Shellenberger committed to the Cavaliers early in Tiffany’s tenure at UVA. “So in a sense, even though he’s only been with the team for the last five years, he’s been a part of UVA lacrosse for my entire eight-year career,” Tiffany said. “So I don’t know life at UVA without him.

“It’s Patrick Mahomes retiring. He’s our quarterback. He does everything. He’s just so humble, so wonderful to be around. Not a conceited, arrogant bone in his body. It’s going to be really hard to replace that.”

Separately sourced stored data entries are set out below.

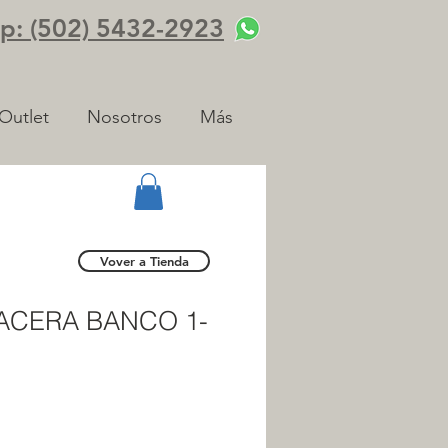
: (502) 5432-2923
Outlet
Nosotros
Más
Vover a Tienda
ACERA BANCO 1-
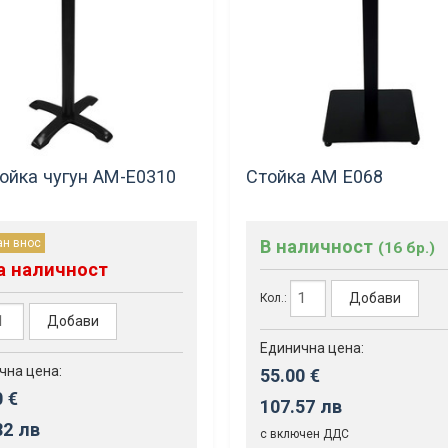
ойка чугун АМ-Е0310
Стойка AM Е068
ан внос
В наличност
(16 бр.)
а наличност
Добави
Кол.:
Добави
Единична цена:
чна цена:
55.00 €
0 €
107.57 лв
82 лв
с включен ДДС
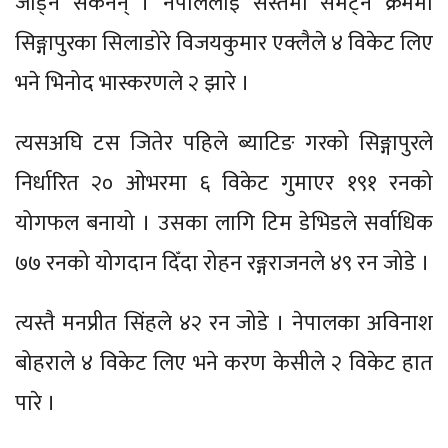
जोड्न सकेनन् । नेपाललाई सस्तैमा समेट्ने क्रममा
सिङ्गापुरका सिलाडोरे विजयकुमार एक्लैले ४ विकेट लिए
भने भिनोद भास्करणले २ झारे ।
त्यसअघि टस जितेर पहिले ब्याटिङ गरको सिङ्गापुरले
निर्धारित २० ओभरमा ६ विकेट गुमाएर १९१ रनको
योगफल बनायो । उसका लागि टिम डेभिडले सर्वाधिक
७७ रनको योगदान दिँदा रोहन रङ्गराजनले ४९ रन जोडे ।
त्यस्तै मनप्रीत सिंहले ४२ रन जोडे । नेपालका अविनाश
बोहराले ४ विकेट लिए भने करण केसीले २ विकेट हात
पारे ।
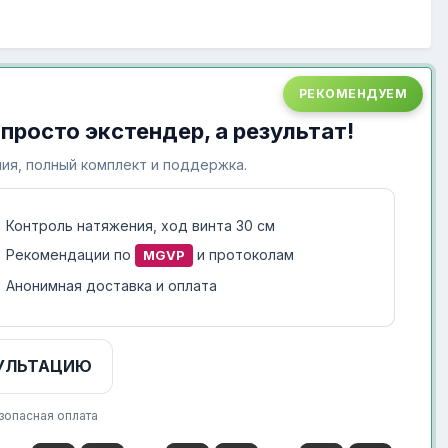
РЕКОМЕНДУЕМ
 просто экстендер, а результат!
ия, полный комплект и поддержка.
Контроль натяжения, ход винта 30 см
Рекомендации по
и протоколам
MGVP
Анонимная доставка и оплата
УЛЬТАЦИЮ
зопасная оплата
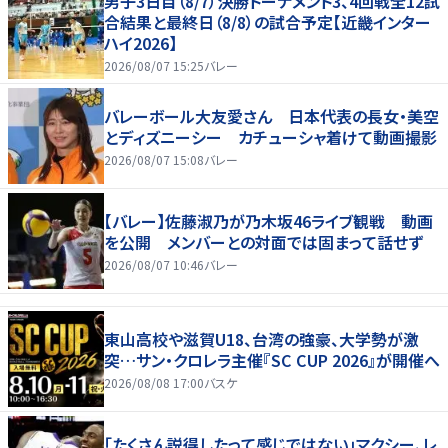
男子3日目（8/7）決勝トーナメント3、4回戦全12試
合結果と最終日（8/8）の試合予定【近畿インター
ハイ2026】
2026/08/07 15:25
バレー
バレーボール大友愛さん 日本代表の長女・美空
とディズニーシー カチューシャ着けて動画撮影
2026/08/07 15:08
バレー
【バレー】佐藤淑乃が乃木坂46ライブ観戦 動画
を公開 メンバーとの対面では固まって話せず
2026/08/07 10:46
バレー
東山高校や滋賀U18、台湾の強豪、大学勢が激
突…サン・クロレラ主催『SC CUP 2026』が開催へ
2026/08/08 17:00
バスケ
「たくさん説得したって感じではない」マクシー、レ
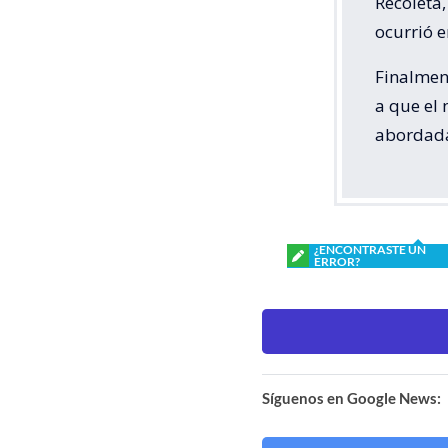
Recoleta,
ocurrió 
Finalmen
a que el 
abordada
¿ENCONTRASTE UN
ERROR?
Síguenos en Google News:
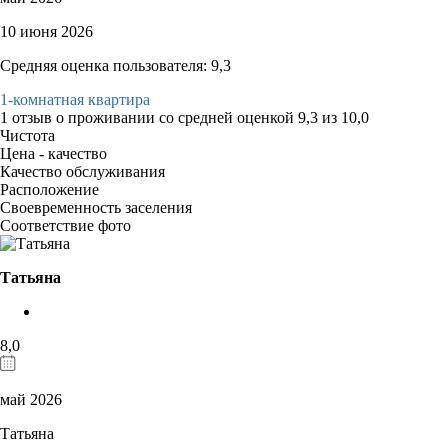
10 июня 2026
Средняя оценка пользователя: 9,3
1-комнатная квартира
1 отзыв
о проживании со средней оценкой
9,3
из
10,0
Чистота
Цена - качество
Качество обслуживания
Расположение
Своевременность заселения
Соответствие фото
Татьяна
8,0
май 2026
Татьяна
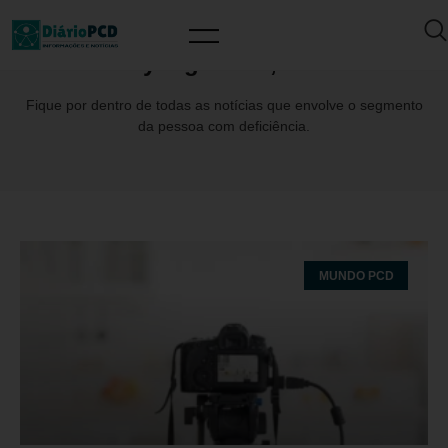
Day: agosto 4, 2025
Fique por dentro de todas as notícias que envolve o segmento
da pessoa com deficiência.
MUNDO PCD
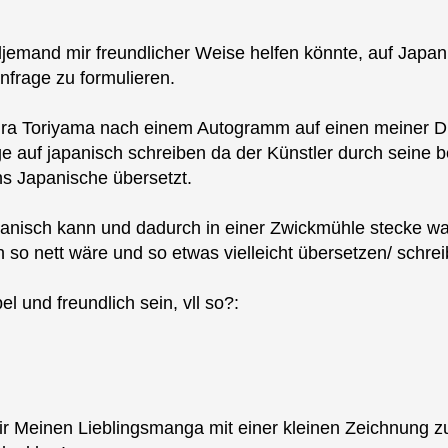
ndjemand mir freundlicher Weise helfen könnte, auf Japan
nfrage zu formulieren.
Akira Toriyama nach einem Autogramm auf einen meiner D
e auf japanisch schreiben da der Künstler durch seine be
ns Japanische übersetzt.
anisch kann und dadurch in einer Zwickmühle stecke was
 so nett wäre und so etwas vielleicht übersetzen/ schre
el und freundlich sein, vll so?:
ir Meinen Lieblingsmanga mit einer kleinen Zeichnung z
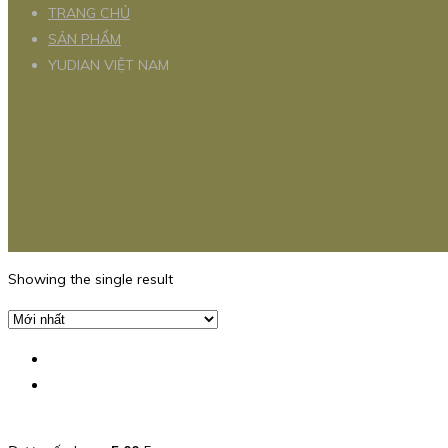
TRANG CHỦ
SẢN PHẨM
YUDIAN VIỆT NAM
Showing the single result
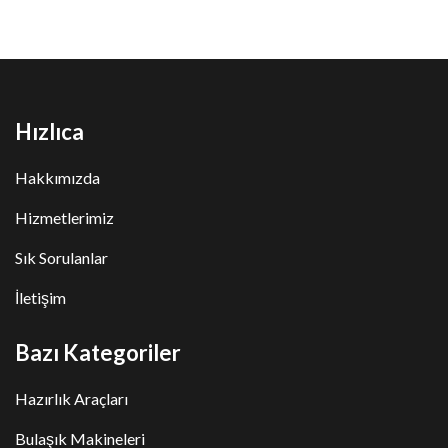
Hızlıca
Hakkımızda
Hizmetlerimiz
Sık Sorulanlar
İletişim
Bazı Kategoriler
Hazırlık Araçları
Bulaşık Makineleri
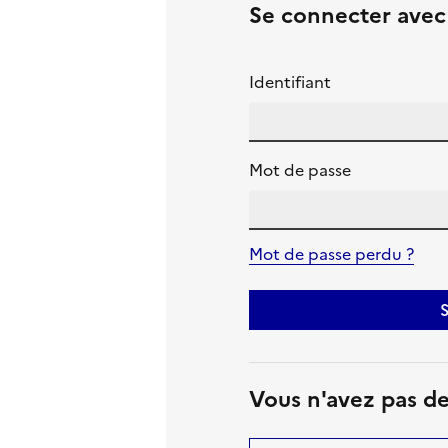
Se connecter ave
Identifiant
Mot de passe
Mot de passe perdu ?
S
Vous n'avez pas d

Chase Yager (23) and Cole Kastner (39)

Shellenberger scored the game’s first goal Saturday, which seemed to bode well for the Cavaliers. But Maryland defenseman Ajax Zappitello, whom the U.S. Intercollegiate Lacrosse Association recently named the nation’s most outstanding player, blanketed him the rest of the way, and Shellenberger finished with two points.

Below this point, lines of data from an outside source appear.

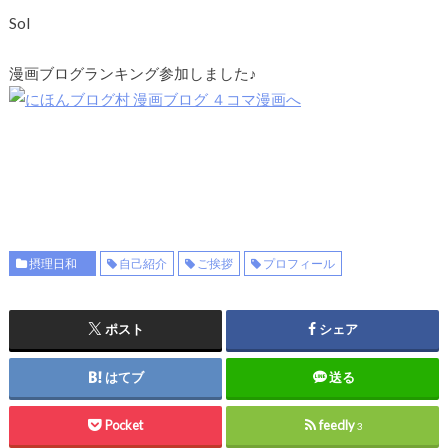
Sol
漫画ブログランキング参加しました♪
摂理日和
自己紹介
ご挨拶
プロフィール
ポスト
シェア
はてブ
送る
Pocket
feedly
3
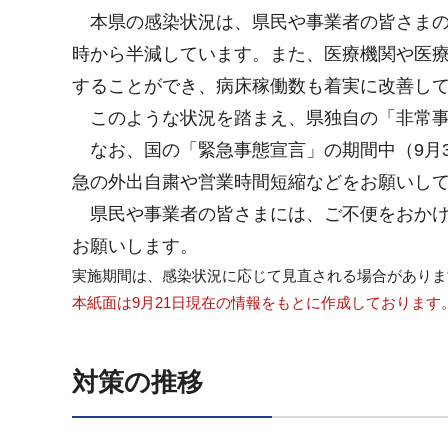
本
県の感染状況は、県民や事業者の皆さま
時から半減しています。また、医療機関や医
することができ、病床稼働数も着実に改善し
このような
状況を踏まえ、県独自の「非常事
なお
、国の「緊急事態宣言」の期間中（9月
急の外出自粛や営業時間短縮などをお願いし
県民や
事業者の皆さまには、ご不便をおか
お願いします。
実施期間は、感染状況に応じて見直される場合がありま
本紙面は9月21日現在の情報をもとに作成しておりま
対策の推移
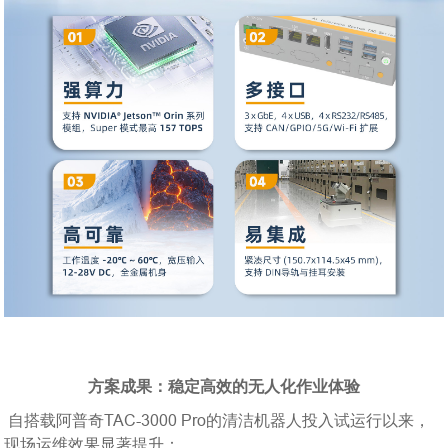
方案成果：稳定高效的无人化作业体验
自搭载阿普奇TAC-3000 Pro的清洁机器人投入试运行以来，
现场运维效果显著提升：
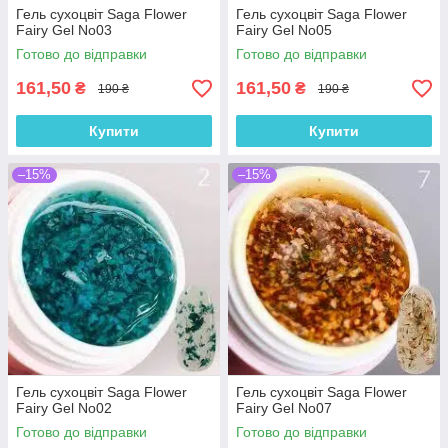
Гель сухоцвіт Saga Flower
Гель сухоцвіт Saga Flower
Fairy Gel No03
Fairy Gel No05
Готово до відправки
Готово до відправки
161,50
161,50
₴
₴
190 ₴
190 ₴
Купити
Купити
–15%
–15%
Гель сухоцвіт Saga Flower
Гель сухоцвіт Saga Flower
Fairy Gel No02
Fairy Gel No07
Готово до відправки
Готово до відправки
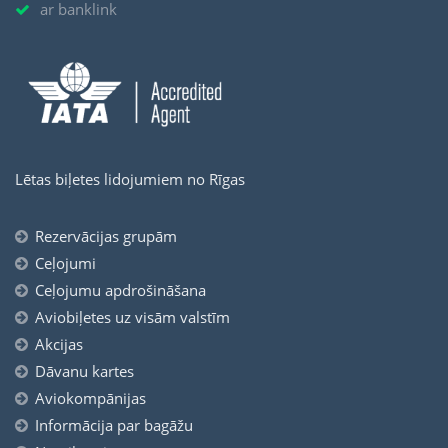
ar banklink
Lētas biļetes lidojumiem no Rīgas
Rezervācijas grupām
Ceļojumi
Ceļojumu apdrošināšana
Aviobiļetes uz visām valstīm
Akcijas
Dāvanu kartes
Aviokompānijas
Informācija par bagāžu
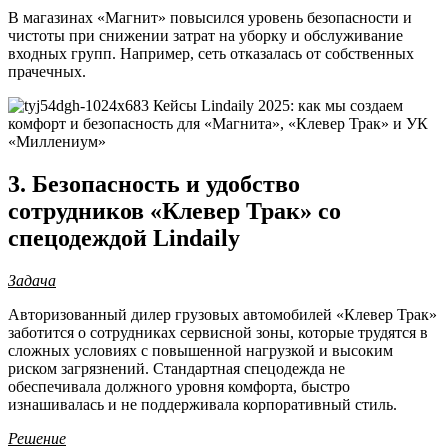
В магазинах «Магнит» повысился уровень безопасности и
чистоты при снижении затрат на уборку и обслуживание
входных групп. Например, сеть отказалась от собственных
прачечных.
3. Безопасность и удобство
сотрудников «Клевер Трак» со
спецодеждой Lindaily
Задача
Авторизованный дилер грузовых автомобилей «Клевер Трак»
заботится о сотрудниках сервисной зоны, которые трудятся в
сложных условиях с повышенной нагрузкой и высоким
риском загрязнений. Стандартная спецодежда не
обеспечивала должного уровня комфорта, быстро
изнашивалась и не поддерживала корпоративный стиль.
Решение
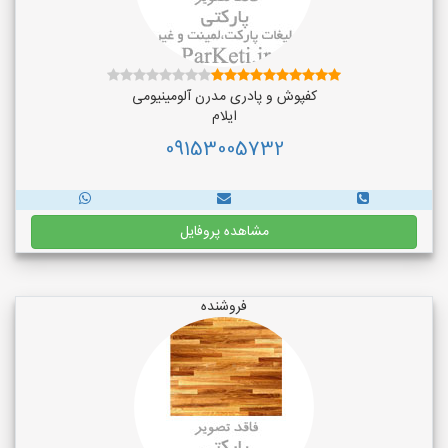
کفپوش و پادری مدرن آلومینیومی
ایلام
09153005732
مشاهده پروفایل
فروشنده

In his first start as a Cavalier, goalie Kyle Morris made five saves and allowed 11 goals before giving way to Matthew Nunes late in the third quarter. Neither shined Saturday, but a bigger issue for Virginia was Maryland’s dominance at the faceoff-X. Thomas Colucci fared better than Anthony Ghobriel against Wierman, but the Terps dominated possession, and the Hoos’ defense eventually wore down on a hot, humid afternoon.

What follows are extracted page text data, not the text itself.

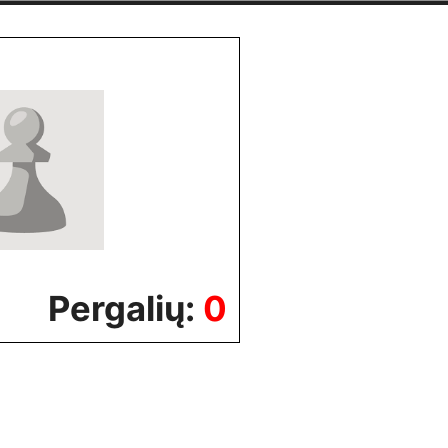
Pergalių:
0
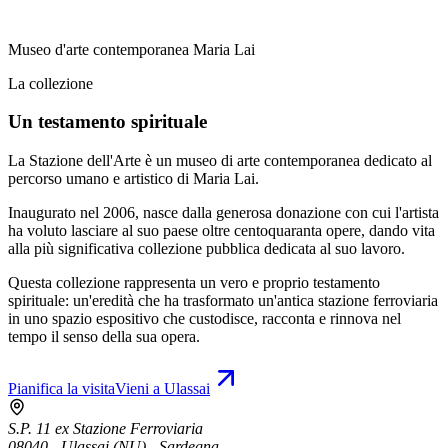
Museo d'arte contemporanea Maria Lai
La collezione
Un testamento spirituale
La Stazione dell'Arte è un museo di arte contemporanea dedicato al
percorso umano e artistico di Maria Lai.
Inaugurato nel 2006, nasce dalla generosa donazione con cui l'artista
ha voluto lasciare al suo paese oltre centoquaranta opere, dando vita
alla più significativa collezione pubblica dedicata al suo lavoro.
Questa collezione rappresenta un vero e proprio testamento
spirituale: un'eredità che ha trasformato un'antica stazione ferroviaria
in uno spazio espositivo che custodisce, racconta e rinnova nel
tempo il senso della sua opera.
Pianifica la visita
Vieni a Ulassai
S.P. 11 ex Stazione Ferroviaria
08040 - Ulassai (NU) - Sardegna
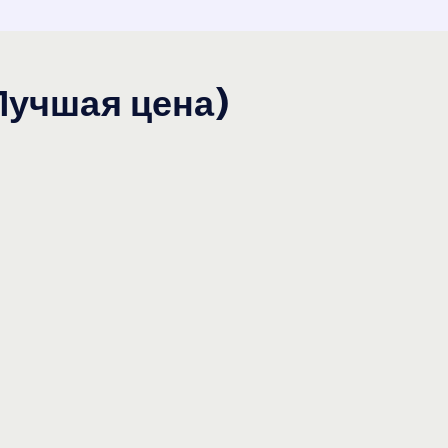
(Лучшая цена)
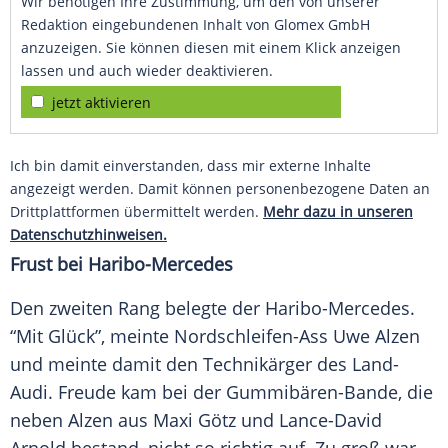
Wir benötigen Ihre Zustimmung, um den von unserer
Redaktion eingebundenen Inhalt von Glomex GmbH
anzuzeigen. Sie können diesen mit einem Klick anzeigen
lassen und auch wieder deaktivieren.
jetzt aktivieren
Ich bin damit einverstanden, dass mir externe Inhalte
angezeigt werden. Damit können personenbezogene Daten an
Drittplattformen übermittelt werden.
Mehr dazu in unseren
Datenschutzhinweisen.
Frust bei Haribo-Mercedes
Den zweiten
Rang
belegte der Haribo-Mercedes.
“Mit Glück”, meinte Nordschleifen-Ass
Uwe Alzen
und meinte damit den
Technikärger
des Land-
Audi. Freude kam bei der Gummibären-Bande, die
neben
Alzen
aus
Maxi Götz
und
Lance-David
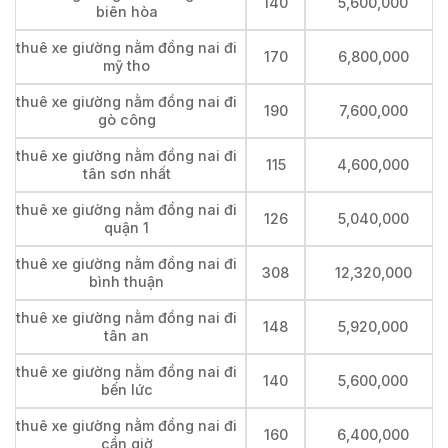
140
5,600,000
biên hòa
thuê xe giường nằm đồng nai đi
170
6,800,000
mỹ tho
thuê xe giường nằm đồng nai đi
190
7,600,000
gò công
thuê xe giường nằm đồng nai đi
115
4,600,000
tân sơn nhất
thuê xe giường nằm đồng nai đi
126
5,040,000
quận 1
thuê xe giường nằm đồng nai đi
308
12,320,000
bình thuận
thuê xe giường nằm đồng nai đi
148
5,920,000
tân an
thuê xe giường nằm đồng nai đi
140
5,600,000
bến lức
thuê xe giường nằm đồng nai đi
160
6,400,000
cần giờ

Tiffany praised the grit of Ghobriel and Coluccci, each of whom is scheduled to have surgery this week.  “They have been held together by [athletic trainer] Rebecca Vozzo and our training staff with magic tape,” Tiffany said.

In the March 16 game in College Park, Wierman won 16 of 28 faceoffs, but the Cavaliers “did a great job of tying him up and, at times, just not letting him get out, being physical, the wings getting involved,” Tillman said.

“If you ask Luke, he definitely didn’t have his best game. So I do think he was focused [Saturday] … I think he was dialed in. He was ready to go.”

Virginia took a 9-1 record into its ACC opener against North Carolina. The Cavaliers pounded the Tar Heels 14-6 but then dropped their next four games: all against conference rivals that went on to make the NCAA tournament. Two of those losses were to Notre Dame.

Unlike some of Tiffany’s previous teams at UVA, this group had trouble establishing an identity.

“This is who we are this year,” Tiffany said. “There were some days we gave up 18 goals on defense. There were some other days we gave up seven or eight. So we’re not really a defensive-minded team.”

If he were writing a book about his UVA coaching career, Tiffany said, he wouldn’t know what title he’d use for the chapter on this season. But he stressed that he’s “tremendously grateful” for his players’ perseverance and commitment.

“We’ve already had three men go under the knife,” Tiffany said, “and we have four, five surgeries coming up next week. We look more like a Civil War battle unit than any other team I’ve ever had as we’re limping here to the finish line. And Connor has been fighting through things that we don’t like to talk about with the media, and as a lot of the men are.”

Shellenberger and Kastner took questions from media members during the first part of the press conference, then headed back to the locker room.

“Gonna miss those guys,” Tiffany said.